[Material for this exercise start]

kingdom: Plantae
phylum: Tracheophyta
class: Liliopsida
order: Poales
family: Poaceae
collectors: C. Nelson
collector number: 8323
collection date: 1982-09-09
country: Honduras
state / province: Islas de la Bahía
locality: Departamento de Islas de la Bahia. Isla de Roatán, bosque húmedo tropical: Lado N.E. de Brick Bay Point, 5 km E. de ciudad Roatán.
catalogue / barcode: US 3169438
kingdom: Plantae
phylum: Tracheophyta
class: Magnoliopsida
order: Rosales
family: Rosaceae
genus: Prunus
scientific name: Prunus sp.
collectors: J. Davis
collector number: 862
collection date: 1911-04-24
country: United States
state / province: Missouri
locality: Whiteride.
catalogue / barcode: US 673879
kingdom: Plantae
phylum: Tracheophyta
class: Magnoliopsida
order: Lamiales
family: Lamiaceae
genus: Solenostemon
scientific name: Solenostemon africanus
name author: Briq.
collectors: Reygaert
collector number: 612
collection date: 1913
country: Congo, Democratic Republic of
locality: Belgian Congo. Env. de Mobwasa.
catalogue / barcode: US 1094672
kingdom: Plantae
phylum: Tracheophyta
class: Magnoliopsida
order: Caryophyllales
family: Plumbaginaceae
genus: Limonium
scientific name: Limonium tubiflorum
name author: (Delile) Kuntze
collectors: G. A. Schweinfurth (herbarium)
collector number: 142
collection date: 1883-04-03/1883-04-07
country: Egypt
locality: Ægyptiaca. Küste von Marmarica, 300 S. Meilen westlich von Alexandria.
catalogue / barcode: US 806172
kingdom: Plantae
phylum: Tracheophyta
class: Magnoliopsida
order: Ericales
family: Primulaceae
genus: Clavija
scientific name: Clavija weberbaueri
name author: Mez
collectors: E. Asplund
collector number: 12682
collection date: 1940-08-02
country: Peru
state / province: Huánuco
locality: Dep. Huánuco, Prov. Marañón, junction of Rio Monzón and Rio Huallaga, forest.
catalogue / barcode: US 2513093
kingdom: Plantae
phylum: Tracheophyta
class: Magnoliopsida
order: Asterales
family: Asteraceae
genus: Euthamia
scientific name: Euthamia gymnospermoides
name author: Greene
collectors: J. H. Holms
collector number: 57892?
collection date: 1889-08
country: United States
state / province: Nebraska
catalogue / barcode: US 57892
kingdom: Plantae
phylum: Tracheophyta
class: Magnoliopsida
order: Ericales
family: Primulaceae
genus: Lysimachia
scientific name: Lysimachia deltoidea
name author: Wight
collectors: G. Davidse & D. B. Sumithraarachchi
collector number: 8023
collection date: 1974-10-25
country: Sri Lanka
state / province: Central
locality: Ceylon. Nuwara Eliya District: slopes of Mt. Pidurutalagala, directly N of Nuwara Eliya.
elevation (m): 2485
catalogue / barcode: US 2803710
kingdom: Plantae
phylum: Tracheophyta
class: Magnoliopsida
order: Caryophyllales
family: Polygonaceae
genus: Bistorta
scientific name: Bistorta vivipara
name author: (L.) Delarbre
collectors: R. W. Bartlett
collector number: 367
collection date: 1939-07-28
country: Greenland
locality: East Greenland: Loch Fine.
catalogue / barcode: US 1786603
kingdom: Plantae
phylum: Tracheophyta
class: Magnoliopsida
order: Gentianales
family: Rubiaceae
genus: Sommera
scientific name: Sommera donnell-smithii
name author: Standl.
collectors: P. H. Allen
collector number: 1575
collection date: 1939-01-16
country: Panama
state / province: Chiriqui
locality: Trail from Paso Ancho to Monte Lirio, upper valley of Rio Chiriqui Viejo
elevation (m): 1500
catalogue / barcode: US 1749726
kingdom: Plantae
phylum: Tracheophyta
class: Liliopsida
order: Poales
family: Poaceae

[Material for this exercise end]

- [Required work] Can you reproduce every line of the entries above, keeping each one identical to how it appears?

- [Worked answer]
kingdom: Plantae
phylum: Tracheophyta
class: Liliopsida
order: Poales
family: Poaceae
collectors: C. Nelson
collector number: 8323
collection date: 1982-09-09
country: Honduras
state / province: Islas de la Bahía
locality: Departamento de Islas de la Bahia. Isla de Roatán, bosque húmedo tropical: Lado N.E. de Brick Bay Point, 5 km E. de ciudad Roatán.
catalogue / barcode: US 3169438
kingdom: Plantae
phylum: Tracheophyta
class: Magnoliopsida
order: Rosales
family: Rosaceae
genus: Prunus
scientific name: Prunus sp.
collectors: J. Davis
collector number: 862
collection date: 1911-04-24
country: United States
state / province: Missouri
locality: Whiteride.
catalogue / barcode: US 673879
kingdom: Plantae
phylum: Tracheophyta
class: Magnoliopsida
order: Lamiales
family: Lamiaceae
genus: Solenostemon
scientific name: Solenostemon africanus
name author: Briq.
collectors: Reygaert
collector number: 612
collection date: 1913
country: Congo, Democratic Republic of
locality: Belgian Congo. Env. de Mobwasa.
catalogue / barcode: US 1094672
kingdom: Plantae
phylum: Tracheophyta
class: Magnoliopsida
order: Caryophyllales
family: Plumbaginaceae
genus: Limonium
scientific name: Limonium tubiflorum
name author: (Delile) Kuntze
collectors: G. A. Schweinfurth (herbarium)
collector number: 142
collection date: 1883-04-03/1883-04-07
country: Egypt
locality: Ægyptiaca. Küste von Marmarica, 300 S. Meilen westlich von Alexandria.
catalogue / barcode: US 806172
kingdom: Plantae
phylum: Tracheophyta
class: Magnoliopsida
order: Ericales
family: Primulaceae
genus: Clavija
scientific name: Clavija weberbaueri
name author: Mez
collectors: E. Asplund
collector number: 12682
collection date: 1940-08-02
country: Peru
state / province: Huánuco
locality: Dep. Huánuco, Prov. Marañón, junction of Rio Monzón and Rio Huallaga, forest.
catalogue / barcode: US 2513093
kingdom: Plantae
phylum: Tracheophyta
class: Magnoliopsida
order: Asterales
family: Asteraceae
genus: Euthamia
scientific name: Euthamia gymnospermoides
name author: Greene
collectors: J. H. Holms
collector number: 57892?
collection date: 1889-08
country: United States
state / province: Nebraska
catalogue / barcode: US 57892
kingdom: Plantae
phylum: Tracheophyta
class: Magnoliopsida
order: Ericales
family: Primulaceae
genus: Lysimachia
scientific name: Lysimachia deltoidea
name author: Wight
collectors: G. Davidse & D. B. Sumithraarachchi
collector number: 8023
collection date: 1974-10-25
country: Sri Lanka
state / province: Central
locality: Ceylon. Nuwara Eliya District: slopes of Mt. Pidurutalagala, directly N of Nuwara Eliya.
elevation (m): 2485
catalogue / barcode: US 2803710
kingdom: Plantae
phylum: Tracheophyta
class: Magnoliopsida
order: Caryophyllales
family: Polygonaceae
genus: Bistorta
scientific name: Bistorta vivipara
name author: (L.) Delarbre
collectors: R. W. Bartlett
collector number: 367
collection date: 1939-07-28
country: Greenland
locality: East Greenland: Loch Fine.
catalogue / barcode: US 1786603
kingdom: Plantae
phylum: Tracheophyta
class: Magnoliopsida
order: Gentianales
family: Rubiaceae
genus: Sommera
scientific name: Sommera donnell-smithii
name author: Standl.
collectors: P. H. Allen
collector number: 1575
collection date: 1939-01-16
country: Panama
state / province: Chiriqui
locality: Trail from Paso Ancho to Monte Lirio, upper valley of Rio Chiriqui Viejo
elevation (m): 1500
catalogue / barcode: US 1749726
kingdom: Plantae
phylum: Tracheophyta
class: Liliopsida
order: Poales
family: Poaceae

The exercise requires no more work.